## Text passage
--- START ---
Mr. Marvel Takes His Hand Off the Stick

If there's one thing Bill Marvel knows after 40 years of flying light aircraft, it is this: Never leave the controls of your plane to someone else.

"You don't start fiddling with radios or fuel systems and forget to fly the airplane," he said. "You might crash while you are trying to solve some other problem."

Mr. Marvel, 66 years old, is a careful and methodical man who has flown single-engine aircraft across the Pacific and Atlantic oceans. Yet in 2004, he handed over control of his real estate investments to DBSI Inc., a Meridian, Idaho, company that went down with the market in 2008.

"DBSI essentially operated like a Ponzi scheme...almost entirely dependent on funds from new investors to pay old investors," according to an indictment from a federal grand jury in Boise, Idaho, last week.

Eighty-three counts allege everything from bank fraud, securities fraud, wire fraud and mail fraud to the transportation of stolen property across state lines. Prosecutors say DBSI executives touted a profitable enterprise worth $105 million, while they lost $3 million a month. Money DBSI collected from real estate investors such as Mr. Marvel often was siphoned off to fund risky technology startups, prosecutors allege.

Former Chief Operating Officer Gary Bringhurst has agreed to plead guilty to one count of conspiracy to commit securities fraud.

Lawyers for co-founder and President Douglas L. Swenson, 64, and co-founder and general counsel Mark Ellison, 64, have said their clients are not guilty, that everything their clients did was disclosed to investors, and that DBSI's spiral into bankruptcy was due to market conditions. Mr. Swenson's sons Jeremy S. Swenson, 40, and David D. Swenson, 35, also were named in the indictment.

The indictment seeks to recover $169 million in assets that would be returned to thousands of investors like Mr. Marvel--a thin hope after DBSI's 2008 bankruptcy filing.
--- END ---
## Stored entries
--- START ---
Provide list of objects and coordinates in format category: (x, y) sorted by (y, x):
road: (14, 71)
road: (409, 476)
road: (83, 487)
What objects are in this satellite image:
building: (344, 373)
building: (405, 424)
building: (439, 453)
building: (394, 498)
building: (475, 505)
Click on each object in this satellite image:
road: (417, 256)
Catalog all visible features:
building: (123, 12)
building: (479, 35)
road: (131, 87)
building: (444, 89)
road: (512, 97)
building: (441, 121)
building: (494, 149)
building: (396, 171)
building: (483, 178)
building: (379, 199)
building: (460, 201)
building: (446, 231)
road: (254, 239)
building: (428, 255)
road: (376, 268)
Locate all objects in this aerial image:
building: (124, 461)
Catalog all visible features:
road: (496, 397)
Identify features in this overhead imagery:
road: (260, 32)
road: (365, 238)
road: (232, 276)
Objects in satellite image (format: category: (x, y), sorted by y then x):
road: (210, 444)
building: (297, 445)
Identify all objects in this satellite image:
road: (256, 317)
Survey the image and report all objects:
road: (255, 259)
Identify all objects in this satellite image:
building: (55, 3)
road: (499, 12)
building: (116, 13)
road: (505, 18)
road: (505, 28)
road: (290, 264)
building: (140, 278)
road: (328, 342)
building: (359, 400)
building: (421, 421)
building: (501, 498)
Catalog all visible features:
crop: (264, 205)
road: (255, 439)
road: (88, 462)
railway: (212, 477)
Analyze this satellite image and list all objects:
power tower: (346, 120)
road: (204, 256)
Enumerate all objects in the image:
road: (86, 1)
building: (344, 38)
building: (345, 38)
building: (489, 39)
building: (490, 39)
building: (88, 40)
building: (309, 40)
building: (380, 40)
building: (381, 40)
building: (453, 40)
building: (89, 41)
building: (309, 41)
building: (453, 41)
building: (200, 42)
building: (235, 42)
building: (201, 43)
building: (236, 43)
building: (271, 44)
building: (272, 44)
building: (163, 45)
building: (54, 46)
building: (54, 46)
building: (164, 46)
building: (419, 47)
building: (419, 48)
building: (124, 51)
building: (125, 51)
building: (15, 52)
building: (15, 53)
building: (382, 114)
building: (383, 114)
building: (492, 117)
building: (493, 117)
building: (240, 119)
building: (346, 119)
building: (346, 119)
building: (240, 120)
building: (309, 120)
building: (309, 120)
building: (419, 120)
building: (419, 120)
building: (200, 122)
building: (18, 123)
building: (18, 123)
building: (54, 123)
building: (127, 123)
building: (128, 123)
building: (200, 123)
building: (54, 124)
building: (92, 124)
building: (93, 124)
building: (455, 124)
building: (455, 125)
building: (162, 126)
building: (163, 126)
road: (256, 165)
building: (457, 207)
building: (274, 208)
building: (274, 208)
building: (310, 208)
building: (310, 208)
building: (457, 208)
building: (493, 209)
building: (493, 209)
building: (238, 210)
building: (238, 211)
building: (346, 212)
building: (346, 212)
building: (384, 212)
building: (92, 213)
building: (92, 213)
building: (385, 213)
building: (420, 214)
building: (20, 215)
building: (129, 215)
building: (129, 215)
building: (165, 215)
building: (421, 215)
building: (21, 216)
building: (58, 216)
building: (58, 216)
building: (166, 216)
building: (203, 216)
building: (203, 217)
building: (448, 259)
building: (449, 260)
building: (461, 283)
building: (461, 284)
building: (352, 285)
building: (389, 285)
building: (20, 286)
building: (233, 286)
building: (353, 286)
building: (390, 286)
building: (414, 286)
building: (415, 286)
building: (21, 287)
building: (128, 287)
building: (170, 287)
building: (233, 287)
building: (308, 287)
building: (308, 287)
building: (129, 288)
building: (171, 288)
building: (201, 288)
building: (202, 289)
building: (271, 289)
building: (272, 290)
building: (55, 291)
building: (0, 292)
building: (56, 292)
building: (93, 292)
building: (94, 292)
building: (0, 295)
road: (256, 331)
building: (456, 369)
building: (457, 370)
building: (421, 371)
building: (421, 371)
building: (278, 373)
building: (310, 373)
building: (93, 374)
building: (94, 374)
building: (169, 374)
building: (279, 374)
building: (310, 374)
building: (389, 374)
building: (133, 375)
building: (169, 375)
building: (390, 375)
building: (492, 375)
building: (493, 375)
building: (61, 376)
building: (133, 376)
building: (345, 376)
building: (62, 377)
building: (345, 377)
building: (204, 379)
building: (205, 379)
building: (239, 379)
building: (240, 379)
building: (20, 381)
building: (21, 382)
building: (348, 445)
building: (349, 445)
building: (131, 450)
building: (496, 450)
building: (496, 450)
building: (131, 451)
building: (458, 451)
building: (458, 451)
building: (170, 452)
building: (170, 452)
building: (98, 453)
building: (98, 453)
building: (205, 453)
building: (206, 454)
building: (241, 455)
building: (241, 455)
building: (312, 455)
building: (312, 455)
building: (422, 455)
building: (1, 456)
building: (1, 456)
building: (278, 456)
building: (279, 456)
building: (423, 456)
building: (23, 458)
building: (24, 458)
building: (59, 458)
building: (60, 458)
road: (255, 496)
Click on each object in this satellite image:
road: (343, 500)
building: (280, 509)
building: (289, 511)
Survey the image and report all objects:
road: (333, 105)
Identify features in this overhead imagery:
--- END ---
## Given exercise A
Using the DBSI article, explain in one to three sentences why Bill Marvel says a pilot should not start fiddling with radios or fuel systems.
## Given exercise B
Please carry on the DBSI article from its last sentence, in the same reporting style.

## Response A
Doing so can make a pilot forget to fly the airplane. He warns that you might crash while you are trying to solve some other problem.

## Response B
You know how some people say it doesn't take a rocket scientist to invest in real estate? Well, Mr. Marvel actually is a rocket scientist. He studied astronautics at the U.S. Air Force Academy in Colorado Springs, Colo. He then went on to Purdue University for a master's degree. Then he became a spacecraft systems engineer, working on spy satellites in the Air Force.

After Mr. Marvel left the military, he moved to Southern California and started buying up apartment buildings, an entrepreneurial career he enjoyed for 30 years while he pursued his hobbies of building and flying small planes.

As long as he kept his hands on the stick, his real estate investments went fine. He took his hands off the stick in 2004 when he learned about an amazing opportunity offered by DBSI.

DBSI bought commercial buildings and sold them to groups of investors it organized. An attractive part of the pitch was that DBSI offered tax-free exchanges, what are known as 1031 Exchanges under the tax code.

Mr. Marvel learned he could sell all of his California apartment buildings and then reinvest the proceeds in DBSI deals without paying taxes on his gains.

The deal allowed Mr. Marvel to quickly diversify his portfolio from a few apartment buildings in one state to 15 office and retail properties in nine states. This alleviated his worries about a softening real estate market in California. Plus, he was no longer a hands-on manager as he approached retirement years. DBSI would operate the properties. All he had to do was sit back and collect monthly checks.

Mr. Marvel said he did exhaustive research on DBSI before taking this leap. He was comforted to learn the company was founded in 1979 and that its executives didn't have rap sheets.

He said he received $3.5 million from the sale of his California apartment buildings and then used the money to purchase fractional interests in shopping centers and office buildings from Georgia to New Mexico through DBSI.

For about three years, DBSI delivered the monthly payments as promised. Nevertheless, Mr. Marvel said he became suspicious in 2005 when he discovered all of the buildings in which he had invested were badly managed and losing money.

He organized an online discussion group with more than 400 other DBSI investors who were having similar experiences. Then he confronted some of the DBSI executives who are now criminal defendants.

He said the DBSI guys warned him he shouldn't be organizing investors and sharing private information. They also told him that while his buildings were indeed losing money, other DBSI properties were doing well, which was why he was still getting paid. So what was the problem?

He was making a reasonable return on his money. And he continued getting paid...up until the day DBSI went bellyup.

Mr. Marvel now lives in Grand Junction, Colo. He takes 4-wheeler tours of the nearby mountains instead of fancier trips to Europe and Australia. He says he'll be lucky to recoup $500,000 of his $3.5 million investment. Letting someone else take the stick is his biggest regret. He would never do that in a plane.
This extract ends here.